Former Engineer Follows Passion to Nonprofit
In 1987, Lowell “Lilo” Simmons Ukrop (MBA ’89) was a few years out of college, working as a reservoir engineer for Exxon in New Orleans. But she was looking to do more than mechanical engineering. “At the time, women in engineering were kind of pigeon-holed,” she said. “I knew if I wanted to grow as a leader, I had to find another path.”
Darden, Ukrop said, was life-changing. “I came in relatively unprepared, but was immediately embraced by the community. There was always the sense that the faculty — particularly, for me, Professors John Colley, Elliott Weiss and Bob Bruner — wanted us to succeed.”
Ukrop gravitated toward classes in operations, strategic analysis and planning, and after graduation she got a job in strategic planning and market development at the Tredegar Corporation in Richmond, Virginia. After marrying a Darden classmate, Scott Ukrop (MBA ’89), and starting a family, she shifted her focus to nonprofit work.

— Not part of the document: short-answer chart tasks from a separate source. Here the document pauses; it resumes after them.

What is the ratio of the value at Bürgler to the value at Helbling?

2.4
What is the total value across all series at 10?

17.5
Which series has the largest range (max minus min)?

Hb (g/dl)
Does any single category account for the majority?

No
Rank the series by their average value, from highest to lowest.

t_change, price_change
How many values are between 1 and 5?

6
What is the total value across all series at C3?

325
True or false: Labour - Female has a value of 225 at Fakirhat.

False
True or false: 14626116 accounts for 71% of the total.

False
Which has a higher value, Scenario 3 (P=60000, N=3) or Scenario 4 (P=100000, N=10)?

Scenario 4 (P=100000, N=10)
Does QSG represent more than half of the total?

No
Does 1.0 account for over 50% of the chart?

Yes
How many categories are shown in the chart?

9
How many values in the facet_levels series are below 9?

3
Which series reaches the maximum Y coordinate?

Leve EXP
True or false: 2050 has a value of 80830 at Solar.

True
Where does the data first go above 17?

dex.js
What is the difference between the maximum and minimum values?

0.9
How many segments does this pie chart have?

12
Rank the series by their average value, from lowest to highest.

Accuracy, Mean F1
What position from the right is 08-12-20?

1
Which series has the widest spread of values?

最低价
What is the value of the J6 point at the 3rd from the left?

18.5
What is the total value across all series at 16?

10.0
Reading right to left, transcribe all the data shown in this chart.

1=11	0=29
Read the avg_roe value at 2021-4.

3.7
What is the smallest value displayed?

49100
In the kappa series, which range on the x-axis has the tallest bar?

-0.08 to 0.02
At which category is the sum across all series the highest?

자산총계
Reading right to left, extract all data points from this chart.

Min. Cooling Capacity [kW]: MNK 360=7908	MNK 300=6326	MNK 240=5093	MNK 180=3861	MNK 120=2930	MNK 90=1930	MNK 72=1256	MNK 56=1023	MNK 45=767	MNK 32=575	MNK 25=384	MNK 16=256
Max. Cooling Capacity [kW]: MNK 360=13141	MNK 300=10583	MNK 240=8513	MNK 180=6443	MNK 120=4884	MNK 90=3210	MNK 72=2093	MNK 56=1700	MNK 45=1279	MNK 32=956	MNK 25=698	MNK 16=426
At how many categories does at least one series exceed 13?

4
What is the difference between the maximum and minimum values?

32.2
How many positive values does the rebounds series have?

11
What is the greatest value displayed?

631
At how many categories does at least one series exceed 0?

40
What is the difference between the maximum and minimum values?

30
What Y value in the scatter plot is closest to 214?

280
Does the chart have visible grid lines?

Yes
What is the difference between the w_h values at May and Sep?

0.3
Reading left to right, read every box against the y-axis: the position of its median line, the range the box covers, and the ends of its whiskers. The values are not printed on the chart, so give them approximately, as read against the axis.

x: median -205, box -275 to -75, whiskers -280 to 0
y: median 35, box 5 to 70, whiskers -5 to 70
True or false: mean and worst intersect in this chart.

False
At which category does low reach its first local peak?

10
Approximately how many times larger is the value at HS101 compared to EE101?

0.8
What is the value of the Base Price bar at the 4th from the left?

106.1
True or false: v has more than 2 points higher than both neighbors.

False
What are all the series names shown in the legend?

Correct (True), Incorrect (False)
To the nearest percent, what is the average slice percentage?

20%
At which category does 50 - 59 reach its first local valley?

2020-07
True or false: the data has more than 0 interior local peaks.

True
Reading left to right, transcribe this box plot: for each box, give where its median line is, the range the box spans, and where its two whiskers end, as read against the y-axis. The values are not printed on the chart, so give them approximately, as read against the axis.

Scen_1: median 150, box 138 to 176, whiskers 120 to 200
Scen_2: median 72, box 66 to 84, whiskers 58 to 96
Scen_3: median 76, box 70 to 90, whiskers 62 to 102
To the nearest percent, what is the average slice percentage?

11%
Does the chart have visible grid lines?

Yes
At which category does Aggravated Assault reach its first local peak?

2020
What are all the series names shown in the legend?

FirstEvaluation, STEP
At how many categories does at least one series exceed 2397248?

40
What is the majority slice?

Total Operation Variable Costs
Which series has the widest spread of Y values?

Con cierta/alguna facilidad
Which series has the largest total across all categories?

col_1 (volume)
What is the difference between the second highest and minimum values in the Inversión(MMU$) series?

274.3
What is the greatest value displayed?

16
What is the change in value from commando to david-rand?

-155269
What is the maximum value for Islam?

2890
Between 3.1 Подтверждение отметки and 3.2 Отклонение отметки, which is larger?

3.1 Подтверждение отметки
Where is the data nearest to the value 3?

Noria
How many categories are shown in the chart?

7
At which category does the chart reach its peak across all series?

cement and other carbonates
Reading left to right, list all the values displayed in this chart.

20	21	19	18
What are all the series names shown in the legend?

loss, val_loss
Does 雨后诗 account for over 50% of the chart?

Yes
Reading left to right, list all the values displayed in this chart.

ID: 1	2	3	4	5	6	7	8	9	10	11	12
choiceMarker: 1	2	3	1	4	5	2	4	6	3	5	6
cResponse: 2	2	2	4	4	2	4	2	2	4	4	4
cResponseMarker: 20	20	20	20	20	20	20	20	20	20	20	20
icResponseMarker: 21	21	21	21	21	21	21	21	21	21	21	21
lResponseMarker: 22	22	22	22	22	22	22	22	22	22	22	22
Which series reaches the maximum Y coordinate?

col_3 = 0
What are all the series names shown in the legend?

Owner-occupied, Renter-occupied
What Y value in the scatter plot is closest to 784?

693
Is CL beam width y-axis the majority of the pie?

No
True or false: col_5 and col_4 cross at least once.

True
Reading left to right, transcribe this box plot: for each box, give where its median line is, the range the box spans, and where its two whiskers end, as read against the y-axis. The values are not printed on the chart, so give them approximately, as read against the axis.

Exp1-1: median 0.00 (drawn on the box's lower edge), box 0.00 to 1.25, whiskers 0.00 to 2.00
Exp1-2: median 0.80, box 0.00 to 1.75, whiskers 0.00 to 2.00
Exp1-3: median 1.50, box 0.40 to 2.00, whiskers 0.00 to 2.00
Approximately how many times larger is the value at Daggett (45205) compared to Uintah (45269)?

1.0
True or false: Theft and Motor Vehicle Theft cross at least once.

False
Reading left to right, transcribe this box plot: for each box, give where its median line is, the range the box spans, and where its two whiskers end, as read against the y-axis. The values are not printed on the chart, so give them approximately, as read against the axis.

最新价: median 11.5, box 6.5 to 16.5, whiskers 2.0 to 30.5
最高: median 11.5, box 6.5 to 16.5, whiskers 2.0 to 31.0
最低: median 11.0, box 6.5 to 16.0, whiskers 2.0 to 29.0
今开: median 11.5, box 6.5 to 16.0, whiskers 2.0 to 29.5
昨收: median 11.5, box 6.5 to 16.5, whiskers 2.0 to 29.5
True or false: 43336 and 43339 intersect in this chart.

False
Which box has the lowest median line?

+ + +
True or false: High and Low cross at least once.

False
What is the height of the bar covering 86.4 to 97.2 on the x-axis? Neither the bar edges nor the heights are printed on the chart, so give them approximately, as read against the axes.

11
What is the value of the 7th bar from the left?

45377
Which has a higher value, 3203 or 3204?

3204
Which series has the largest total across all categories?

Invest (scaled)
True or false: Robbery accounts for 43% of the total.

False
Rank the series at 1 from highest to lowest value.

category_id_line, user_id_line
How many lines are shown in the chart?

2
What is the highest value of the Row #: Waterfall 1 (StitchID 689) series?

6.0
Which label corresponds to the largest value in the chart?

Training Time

As senior warden at St. James Episcopal Church in Richmond, Ukrop led a $10 million capital campaign. She later served on a variety of boards, including St. Christopher’s School, Westminster Canterbury Foundation and the Virginia Museum of Fine Arts, helping with strategic and financial planning.
Ukrop has opened a downtown deli called Fresh Express and started a residential design services company and several real estate-related companies with her husband, but she has always been the most passionate about her work in the nonprofit sector. “I felt like I could do more as a leader and make more of an impact in the nonprofit world,” said Ukrop.
Now that their children are grown, Ukrop and her husband have gotten more involved with Darden. The couple supported the Dean’s Fund for Faculty Excellence and recently hosted a dinner for Richmond alumni, which will become an annual event.
“At the heart of it, the Darden community’s like family to me,” Ukrop said. “I think that’s why my husband and I are excited to be re-engaged there. It’s important to help Darden so that it remains relevant for the next 50 years. It’s made such a difference in our lives, and we want to help Darden continue to foster lives of service and leadership in the future.”